No contexto da discussão sobre a política econômica do governo, três aspectos mereceriam, a meu ver,
discussão mais detida por parte de Batista Jr. A desvalorização do real em janeiro de 1999, debatida no
livro, mas menos do que se poderia esperar, dada a centralidade da questão para o raciocínio do autor. A
queda dos juros, iniciada neste ano pelo presidente do Banco Central, Armínio Fraga. E as privatizações,
segunda grande marca do governo FHC.
Afora o desejo de ver tais assuntos contemplados de modo mais abrangente, tenho um reparo menor ao
volume.
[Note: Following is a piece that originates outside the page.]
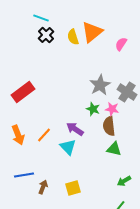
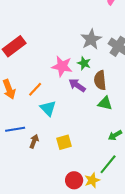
pink star: (112, 109) -> (62, 66), moved, size x1.5
purple arrow: (75, 129) -> (77, 85), moved
cyan triangle: (68, 147) -> (48, 108), moved

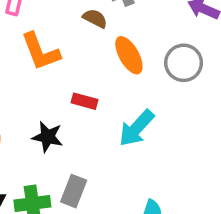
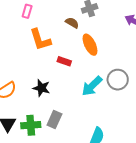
gray circle: (184, 63) -> (118, 80), moved
red rectangle: (84, 101) -> (64, 61), moved

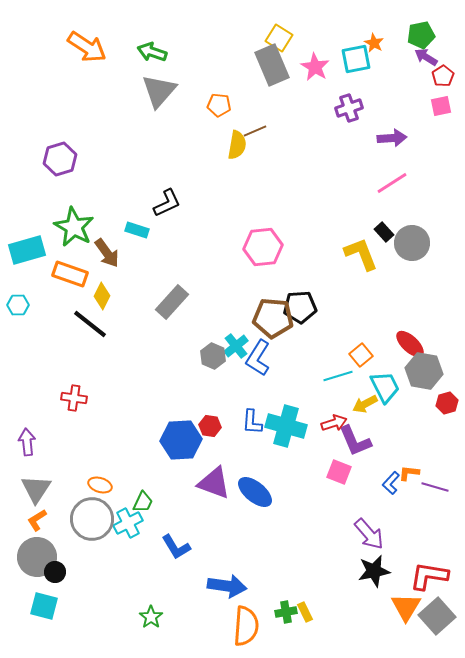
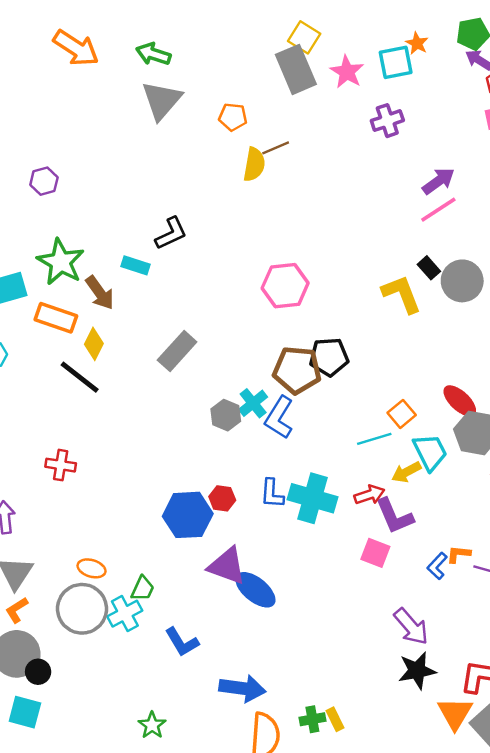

A reunião de textos escritos para distintas finalidades (artigos acadêmicos, apresentações
públicas, textos para jornal) resulta em certa repetição de argumentos, o que poderia ser facilmente
solucionável em uma segunda edição.
Por fim, uma idiossincrasia. Acho que há um uso exagerado hoje no Brasil de um dos autores que Batista
Jr. gosta de citar em seus artigos para a Folha: Nelson Rodrigues (1912-1980), a quem se deve também o
título do livro (o teatrólogo manteve uma coluna chamada "A Vida Como Ela É..."). Minha birra deve ser
despeito de paulista.
No conjunto, "A Economia Como Ela É..." constitui uma amostra útil e importante do pensamento de um
economista de oposição que é referência no debate brasileiro contemporâneo.